The Reds probably don't have a spot to accommodate the move this spring.
"I don't know if it's right now or not," manager Dusty Baker said. "You usually carry two left-handers. Billy Bray is not hurt. If Bray was hurt, it would be a different story."
Bray is dealing with a slightly strained left hamstring. He's unable to pitch in games - the Reds don't want to risk him covering first - but he is throwing live batting practice.
If Bray doesn't get healthy in time, Viola could very well make the club.
Viola has pitched three times - twice for the Reds and once for the Dominican Republic in the World Baseball Classic - this spring. He's retired all nine batters he's faced, three by strikeout.
"I remember we took Steve Howe with the Dodgers," Baker said. "He was out of Double-A. He ended up being our closer. That was a big step."
"A lot of it is the confidence of the young man and the catcher you have to lead the young man through the forest - as Van Morrison would say."
Viola is 25 years old. But he's only been in the Reds system for three years.
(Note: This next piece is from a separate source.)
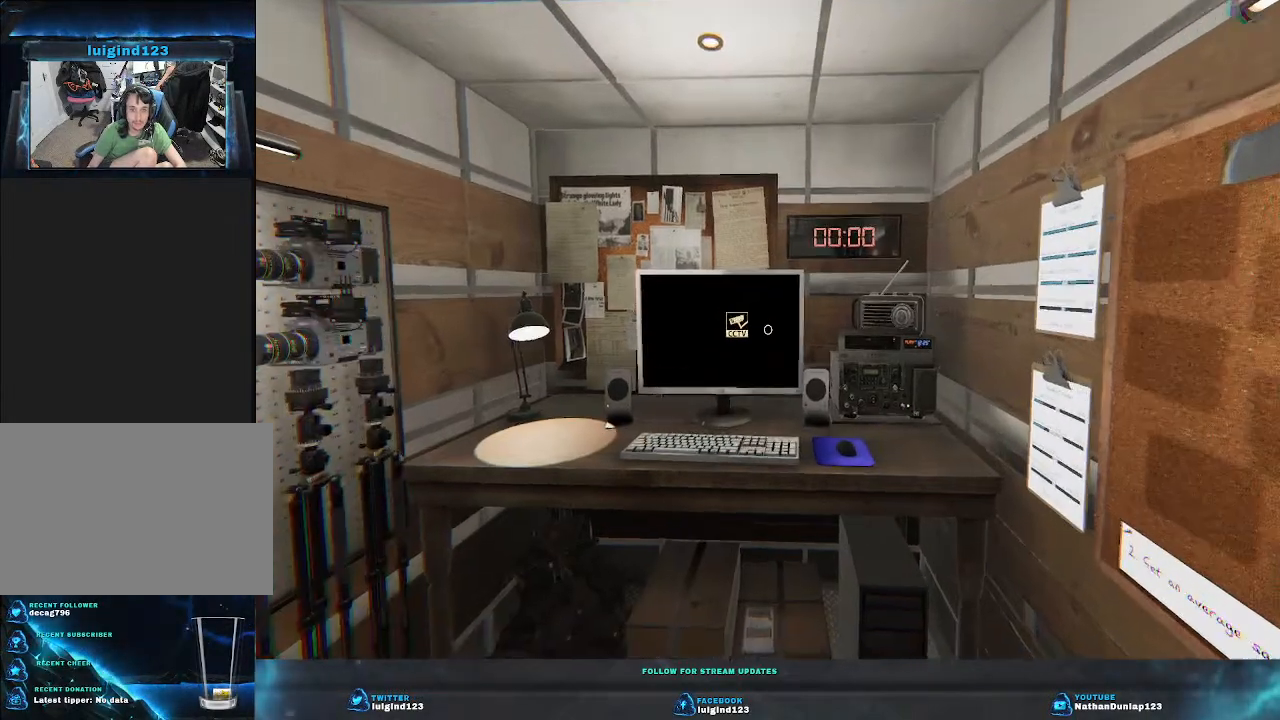
{"keys": [], "events": [[267, "d", "up"], [267, "w", "up"]]}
The Reds signed him after the San Francisco Giants released him in 2005, just four months after signing him.
"All he had was a fastball when he was with the Giants," said Mario Soto, a Reds special assistant and the team's Dominican pitching guru. "He's got a great arm."
Soto taught Viola the changeup.
With the new pitch, Viola went 3-5 with a 2.04 ERA in the Dominican Summer League in 2006.
The following summer Mike LaCoss, then a Reds' roving instructor, taught Viola the curveball.
Viola went a combined 3-2 with a 1.42 ERA in stops at Dayton, Sarasota and Chattanooga.
"His curveball is better than his changeup now," Soto said.
Last year, Viola went 4-7 with a 4.48 ERA at Chattanooga.
"I was kind of wild at the beginning," he said. "But then I pitched better."
Soto is fan of Viola's and not just because of his stuff.
"He's one of the hardest workers we've got," Soto said. "This kid really wants to be good."